According to a helpful tip sheet from Michigan State University Extension, blossom end rot is caused by calcium deficiency in the developing fruit. However, don't rush outside to pour milk on your tomatoes (which is a popular home remedy on social media). The real culprit is inconsistent watering or waterlogged soil, which interferes with calcium movement in the plant. Temperature extremes and excessive nitrogen fertilizer can also contribute to the condition.
While the damage makes affected fruits unappetizing, the rot doesn't spread between plants, and healthy fruits on the same plant can still be enjoyed. In fact, tomatoes that develop later in the season often turn out fine if watering is kept consistent. Of course excessively rainy periods in Northeast Ohio make this advice almost impossible to follow, but regular watering during dry spells will help.
Teri also noted that her volunteer cherry tomatoes were thriving, which is not surprising, because smaller-fruited varieties are less prone to blossom end rot. And in general, with all the challenges that tomatoes in Northeast Ohio face, cherry or grape varieties can be a great way to maximize tomato output while minimizing heartbreak.

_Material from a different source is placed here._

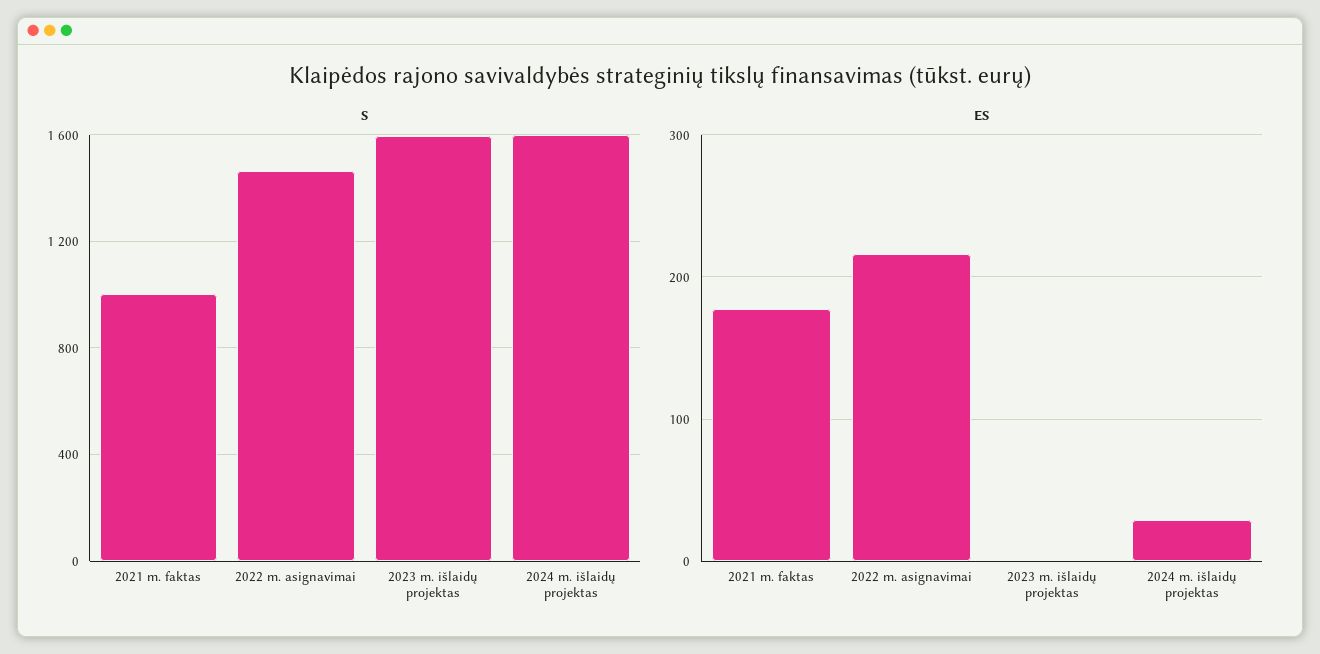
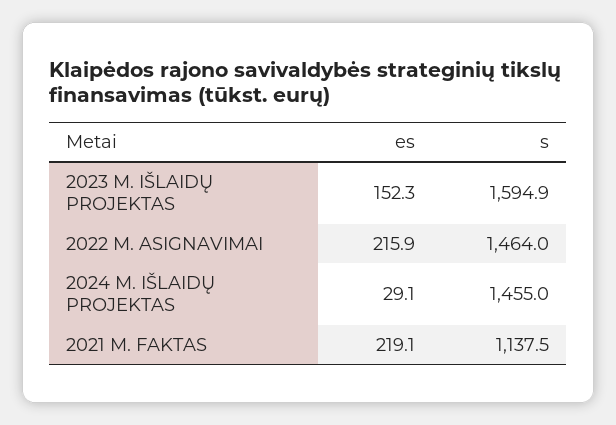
S, 2021 m. faktas: 1000 -> 1137.5
S, 2024 m. išlaidų projektas: 1600 -> 1455
ES, 2021 m. faktas: 180 -> 219.1
ES, 2023 m. išlaidų projektas: 0 -> 152.3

Diagnosing tomato problems
If your tomatoes are struggling, the University of Maryland Extension offers a helpful online tool, Key to Common Problems of Tomatoes, which uses lots of photos and simple descriptions to match symptoms to likely causes such as diseases, pests, or environmental stress. Iowa State University Extension's guide on Managing Tomato Diseases, Disorders, and Pests is another excellent resource.
Tomato problems can be discouraging, especially when they appear just as the fruit is ripening, but each challenge teaches us something for next season. And even in a tough year, there are usually a few healthy tomatoes to savor.